MARSHALLTOWN, Iowa - Once they were winners. Now, in some respects, they are the forgotten men. The winners of the last two Iowa Republican caucuses - Rick Santorum in 2012 and Mike Huckabee in 2008 - are running again this year. They soldier on, visiting evangelical churches, Pizza Ranches, coffee shops, senior centers and house parties, though the polling numbers suggest they are long shots.

MARSHALLTOWN, Iowa - Once they were winners. Now, in some respects, they are the forgotten men.

The winners of the last two Iowa Republican caucuses - Rick Santorum in 2012 and Mike Huckabee in 2008 - are running again this year. They soldier on, visiting evangelical churches, Pizza Ranches, coffee shops, senior centers and house parties, though the polling numbers suggest they are long shots.

Even for an electoral process with its share of quirks, no past winners have ever faced off like this.

Each man was the first choice of 2 percent of those likely to attend Monday's Republican caucuses, according to the Iowa Poll, sponsored by Bloomberg Politics/The Des Moines Register and released Saturday. Compared to the same survey earlier this month, those numbers represent an uptick of a percentage point for Santorum, the former Pennsylvania U.S. senator, and a decline of one percentage point for Huckabee, a Baptist preacher who was governor of Arkansas.

Santorum insists he still has a chance, and he blasts the media for trying to pronounce the death of his campaign before any votes are cast. After all, he said in a recent visit to a nondenominational evangelical church in this central Iowa city, polling showed that 32 percent of the people who voted for him in the 2012 caucuses decided on the last day.

"Don't let the national media, don't let the establishment who's providing the money, decide who you should choose," Santorum said. "Who cares what the numbers are in the poll? Your job is not to settle. Your job is to pick the right person and recommend to the rest of the country who the best person is who should be president."

At the Marshalltown Senior Citizens Center on a recent day, Huckabee also sounded upbeat, citing the propensity of caucus goers to change their minds, even at the last minute. Yet he acknowledged he'll be re-evaluating post Iowa.

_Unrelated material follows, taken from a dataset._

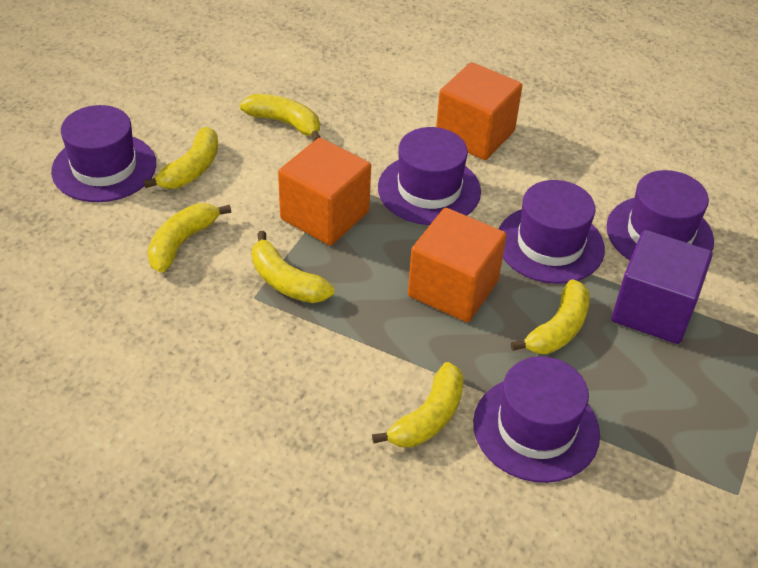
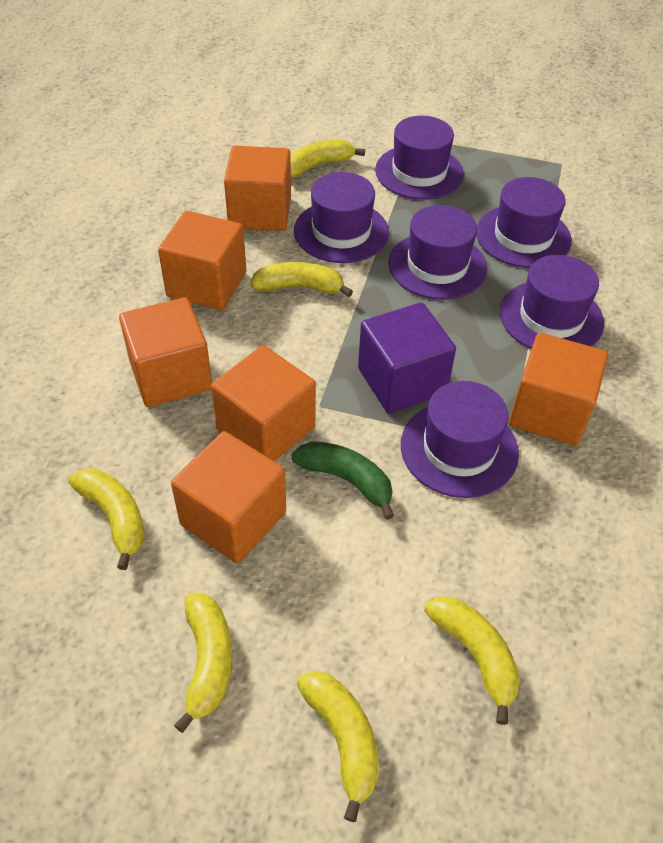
green banana: 0 -> 1
orange cube: 3 -> 6
purple hat: 5 -> 6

"I think we'll surprise people like we did eight years ago," Huckabee said. "But campaigns are fluid, and every day you evaluate where you are and do you have the juice to keep going. My future is not in my hands as much as it's in the hands of the voters of Iowa."

Texas Sen. Ted Cruz has tried hard to consolidate the support of evangelicals, who made up 57 percent of caucus-goers in 2012, and polls show the strategy is working. He's got the support of U.S. Rep. Steve King (R., Iowa), a hero of social conservatives, and Bob Vader Plaats, an influential evangelical leader in Iowa.

"This is your opportunity to choose well," Vander Plaats told voters at a Cruz rally last week in Ottumwa. "It's not about voting against Sen. Santorum. It's not about voting against Gov. Huckabee." The important thing is that Cruz, with a large war chest and network of super PACs, can unite the right and stop real estate mogul Donald Trump, he said.

Vander Plaats was chairman of Huckabee's 2008 campaign, and he gave a crucial endorsement to Santorum that boosted him close to caucus time four years ago. Two of Santorum's top Iowa aides, credited with helping him overtake Mitt Romney, went with Trump, who also has sought to appeal to evangelicals.

Huckabee has been pounding way at Cruz for switches in positions, including telling elite fund-raisers at a Manhattan reception that ending same-sex marriage would not be a priority in a Cruz administration, while railing against it in Iowa. A superPAC allied with Huckabee is running TV ads that blast Cruz for not tithing to his church, based on financial disclosure forms.

On one level the explanation for Santorum and Huckabee's struggles this year is simple. "It's not that profound, but people are looking for the new thing - that's why Trump became so big," said Washington County GOP Chairman James Graham. "People remember and like Santorum and Huckabee, but they've seen and heard them before."